Activity: Return every line of the records below verbatim, with no pictures in the copy.

Collected data
* * *

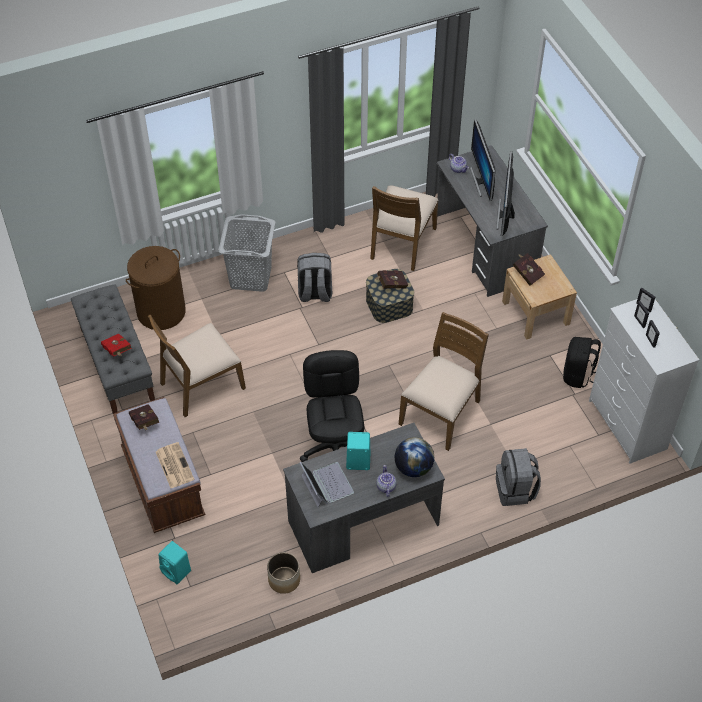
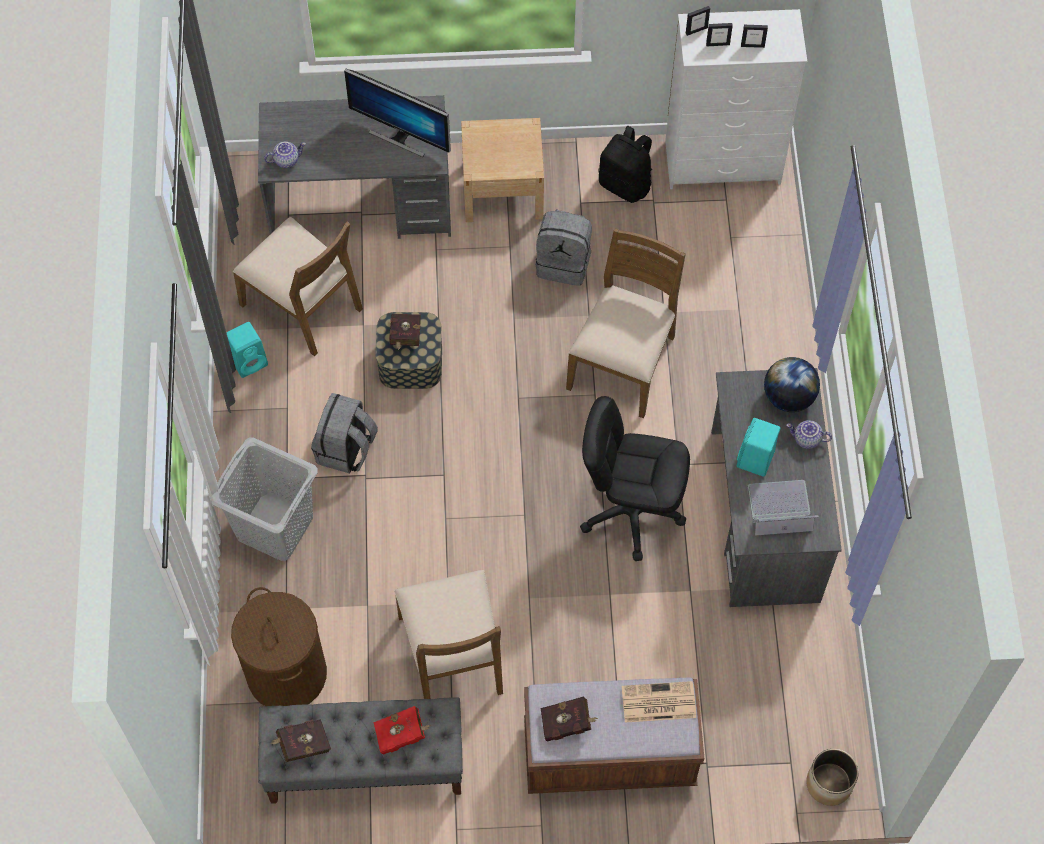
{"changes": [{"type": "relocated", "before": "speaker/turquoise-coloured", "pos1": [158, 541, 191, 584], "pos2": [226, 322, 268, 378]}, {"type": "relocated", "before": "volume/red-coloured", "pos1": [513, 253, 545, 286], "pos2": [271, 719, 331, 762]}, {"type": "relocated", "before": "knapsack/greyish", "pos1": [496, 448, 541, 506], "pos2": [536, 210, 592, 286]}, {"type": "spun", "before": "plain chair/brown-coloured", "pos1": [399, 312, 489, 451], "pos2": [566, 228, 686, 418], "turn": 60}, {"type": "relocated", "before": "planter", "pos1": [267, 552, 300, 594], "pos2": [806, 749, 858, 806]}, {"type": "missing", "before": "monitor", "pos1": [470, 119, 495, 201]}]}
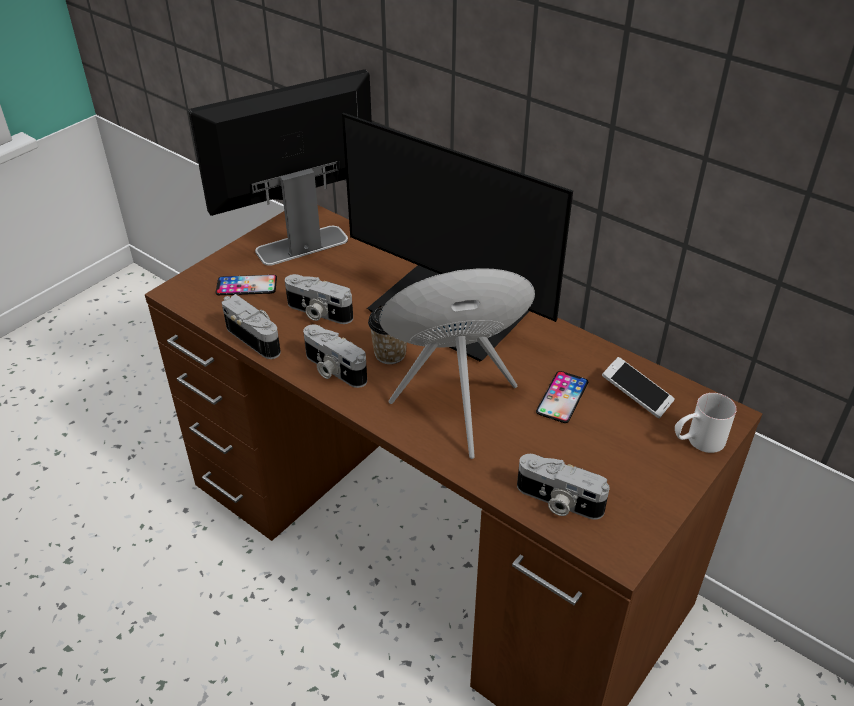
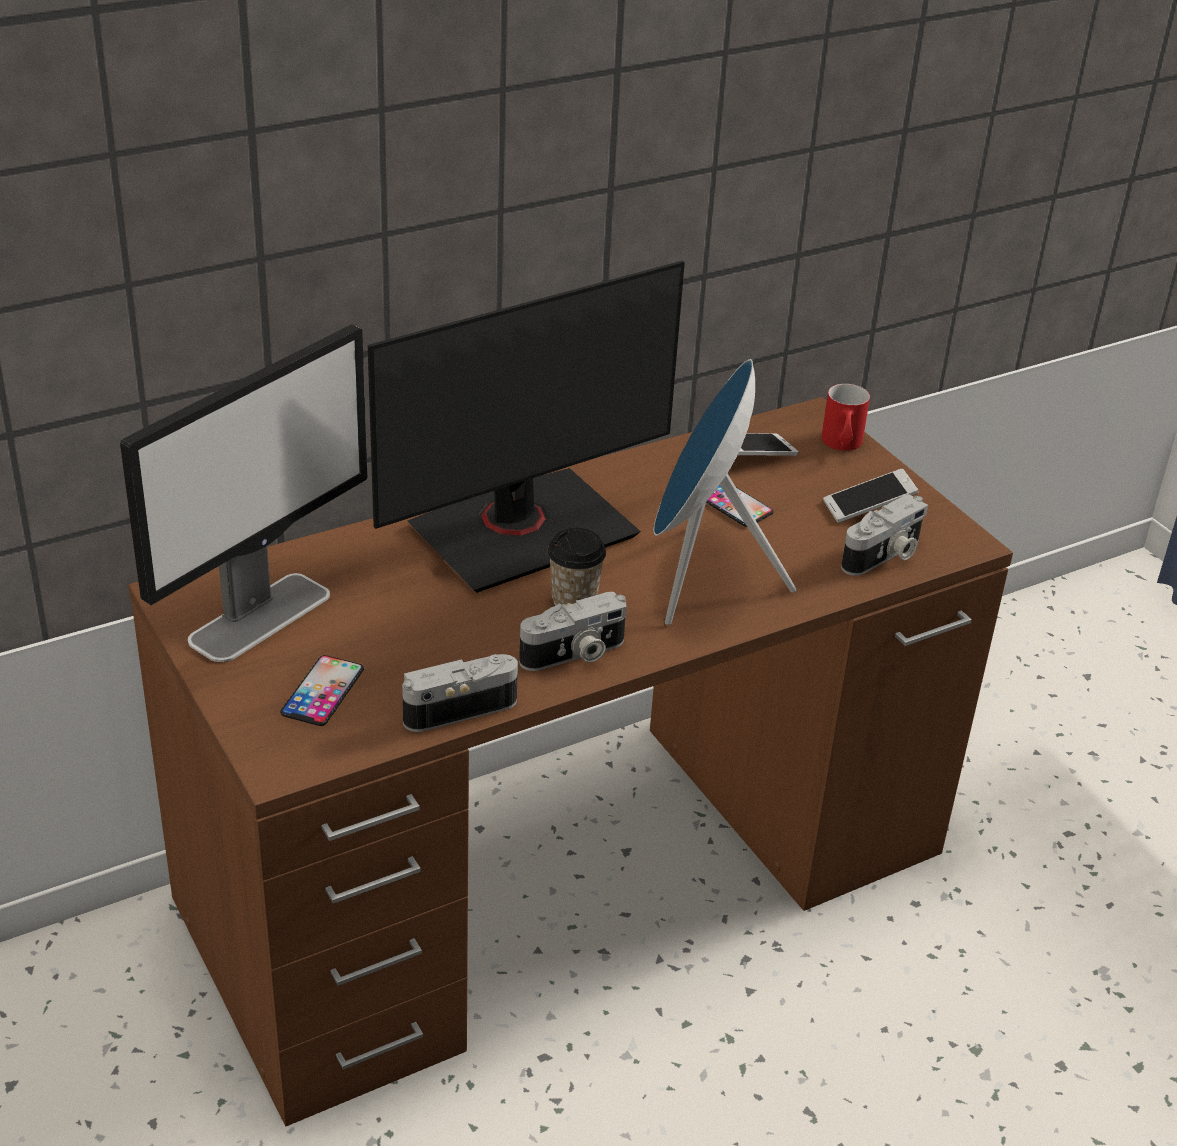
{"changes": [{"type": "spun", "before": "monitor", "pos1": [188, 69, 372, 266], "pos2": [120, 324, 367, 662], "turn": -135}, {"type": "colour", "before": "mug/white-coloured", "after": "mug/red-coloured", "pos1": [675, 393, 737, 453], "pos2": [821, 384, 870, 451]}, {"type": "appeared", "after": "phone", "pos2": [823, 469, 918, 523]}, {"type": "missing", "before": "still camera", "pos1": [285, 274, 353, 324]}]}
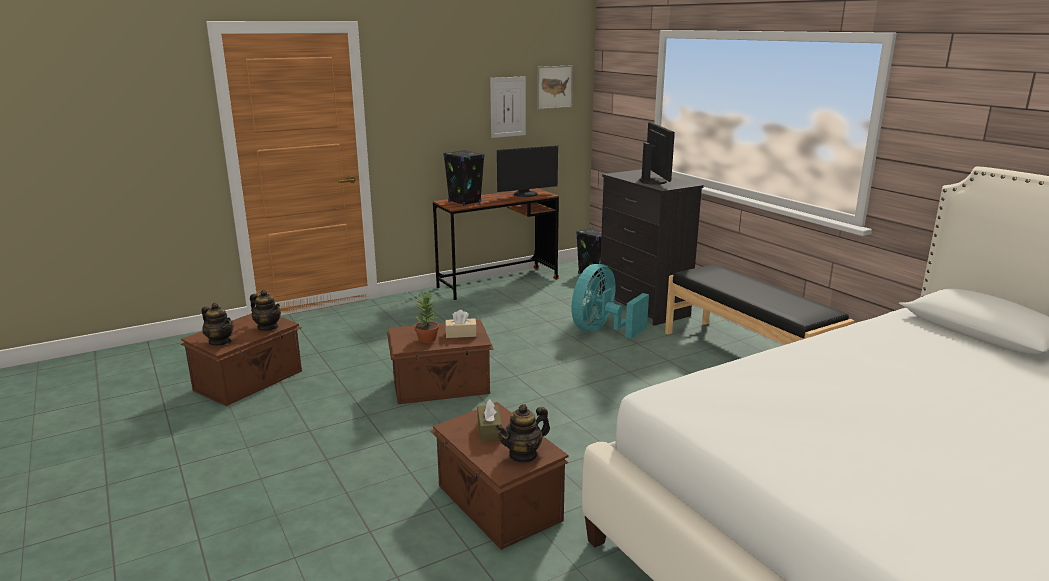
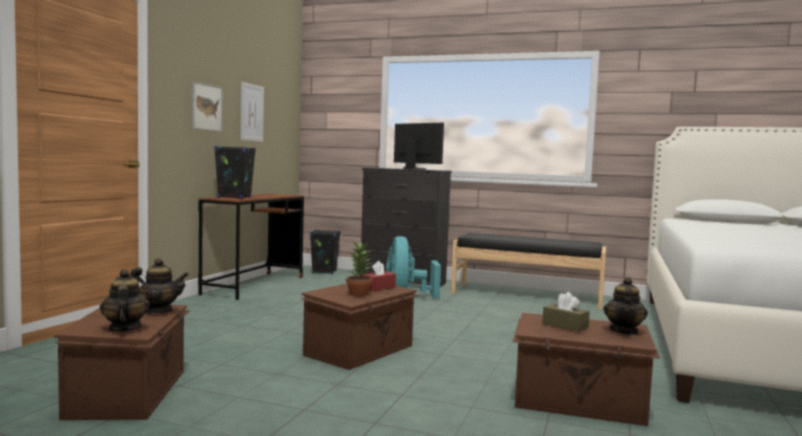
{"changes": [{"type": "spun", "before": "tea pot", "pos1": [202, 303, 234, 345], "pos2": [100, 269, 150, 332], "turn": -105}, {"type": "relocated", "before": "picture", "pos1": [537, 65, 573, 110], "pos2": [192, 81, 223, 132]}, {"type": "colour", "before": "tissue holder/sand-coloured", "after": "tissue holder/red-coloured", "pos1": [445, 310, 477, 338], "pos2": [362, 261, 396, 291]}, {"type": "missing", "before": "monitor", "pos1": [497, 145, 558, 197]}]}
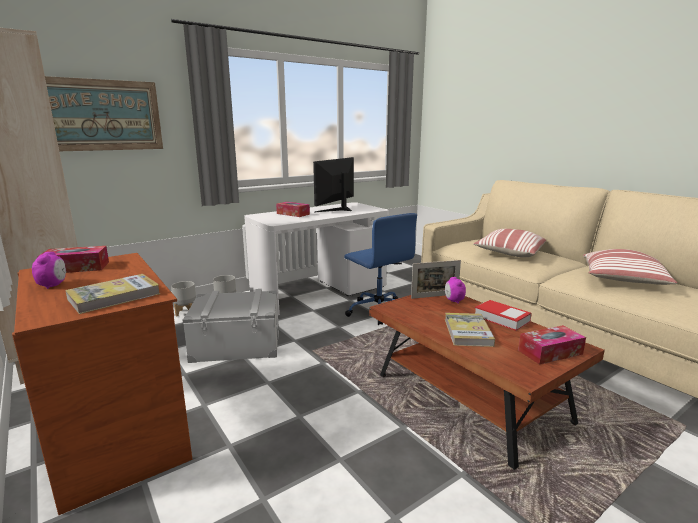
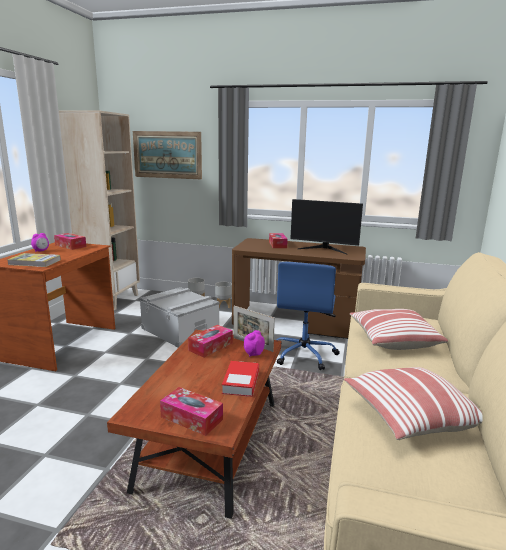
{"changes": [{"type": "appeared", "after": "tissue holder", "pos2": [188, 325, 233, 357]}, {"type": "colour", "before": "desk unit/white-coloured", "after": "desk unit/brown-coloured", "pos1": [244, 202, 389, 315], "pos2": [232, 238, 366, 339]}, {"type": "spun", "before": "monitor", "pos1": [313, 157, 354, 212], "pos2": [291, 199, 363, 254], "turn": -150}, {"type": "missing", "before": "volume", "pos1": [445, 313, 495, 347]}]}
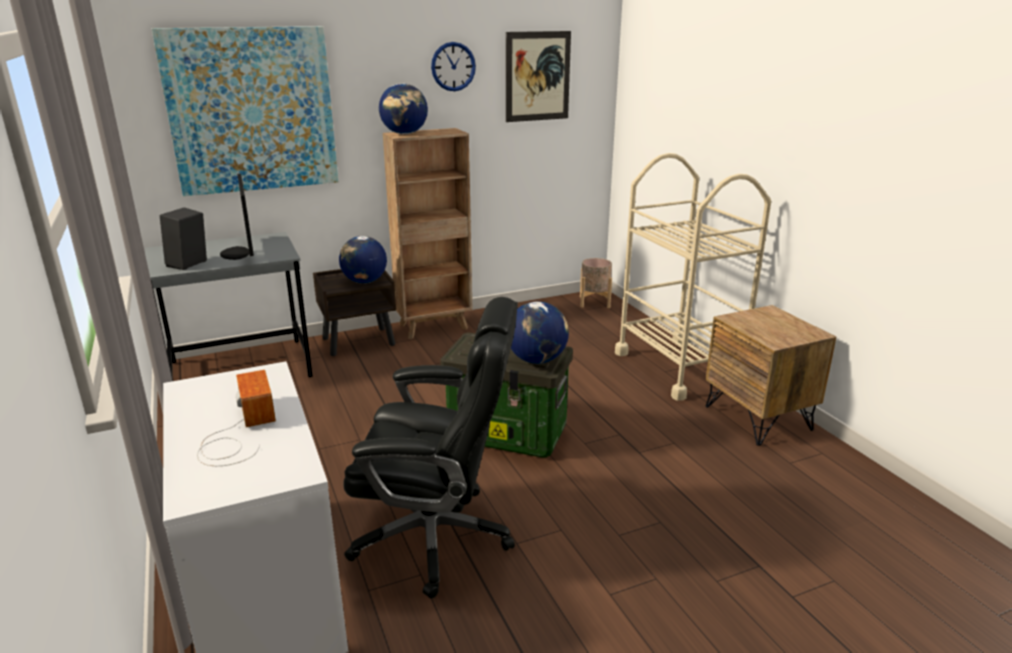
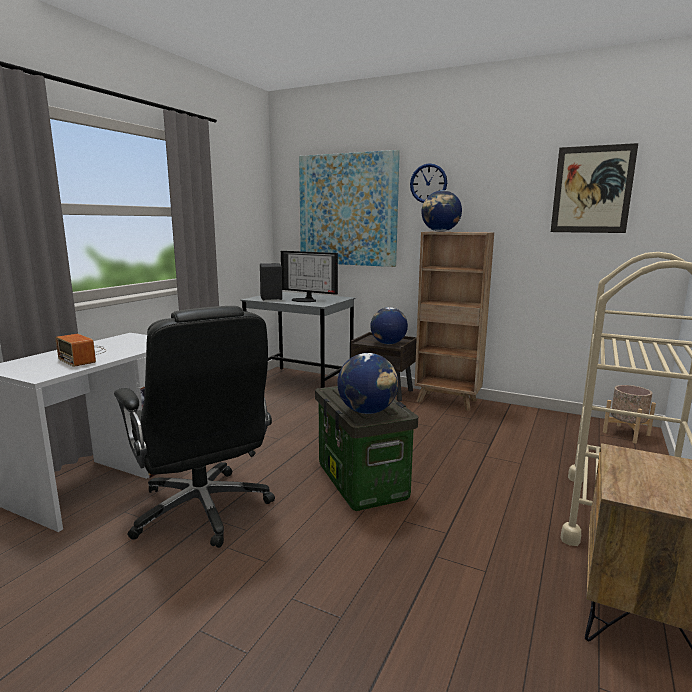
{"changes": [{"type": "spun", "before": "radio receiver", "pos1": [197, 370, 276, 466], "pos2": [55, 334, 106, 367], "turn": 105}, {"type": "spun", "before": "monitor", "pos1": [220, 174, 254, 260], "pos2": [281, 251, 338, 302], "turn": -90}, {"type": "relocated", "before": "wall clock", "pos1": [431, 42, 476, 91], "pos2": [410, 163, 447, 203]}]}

* * *

Solution below:
{"changes": [{"type": "relocated", "before": "speaker/turquoise-coloured", "pos1": [158, 541, 191, 584], "pos2": [226, 322, 268, 378]}, {"type": "relocated", "before": "volume/red-coloured", "pos1": [513, 253, 545, 286], "pos2": [271, 719, 331, 762]}, {"type": "relocated", "before": "knapsack/greyish", "pos1": [496, 448, 541, 506], "pos2": [536, 210, 592, 286]}, {"type": "spun", "before": "plain chair/brown-coloured", "pos1": [399, 312, 489, 451], "pos2": [566, 228, 686, 418], "turn": 60}, {"type": "relocated", "before": "planter", "pos1": [267, 552, 300, 594], "pos2": [806, 749, 858, 806]}, {"type": "missing", "before": "monitor", "pos1": [470, 119, 495, 201]}]}
{"changes": [{"type": "spun", "before": "monitor", "pos1": [188, 69, 372, 266], "pos2": [120, 324, 367, 662], "turn": -135}, {"type": "colour", "before": "mug/white-coloured", "after": "mug/red-coloured", "pos1": [675, 393, 737, 453], "pos2": [821, 384, 870, 451]}, {"type": "appeared", "after": "phone", "pos2": [823, 469, 918, 523]}, {"type": "missing", "before": "still camera", "pos1": [285, 274, 353, 324]}]}
{"changes": [{"type": "spun", "before": "tea pot", "pos1": [202, 303, 234, 345], "pos2": [100, 269, 150, 332], "turn": -105}, {"type": "relocated", "before": "picture", "pos1": [537, 65, 573, 110], "pos2": [192, 81, 223, 132]}, {"type": "colour", "before": "tissue holder/sand-coloured", "after": "tissue holder/red-coloured", "pos1": [445, 310, 477, 338], "pos2": [362, 261, 396, 291]}, {"type": "missing", "before": "monitor", "pos1": [497, 145, 558, 197]}]}
{"changes": [{"type": "appeared", "after": "tissue holder", "pos2": [188, 325, 233, 357]}, {"type": "colour", "before": "desk unit/white-coloured", "after": "desk unit/brown-coloured", "pos1": [244, 202, 389, 315], "pos2": [232, 238, 366, 339]}, {"type": "spun", "before": "monitor", "pos1": [313, 157, 354, 212], "pos2": [291, 199, 363, 254], "turn": -150}, {"type": "missing", "before": "volume", "pos1": [445, 313, 495, 347]}]}
{"changes": [{"type": "spun", "before": "radio receiver", "pos1": [197, 370, 276, 466], "pos2": [55, 334, 106, 367], "turn": 105}, {"type": "spun", "before": "monitor", "pos1": [220, 174, 254, 260], "pos2": [281, 251, 338, 302], "turn": -90}, {"type": "relocated", "before": "wall clock", "pos1": [431, 42, 476, 91], "pos2": [410, 163, 447, 203]}]}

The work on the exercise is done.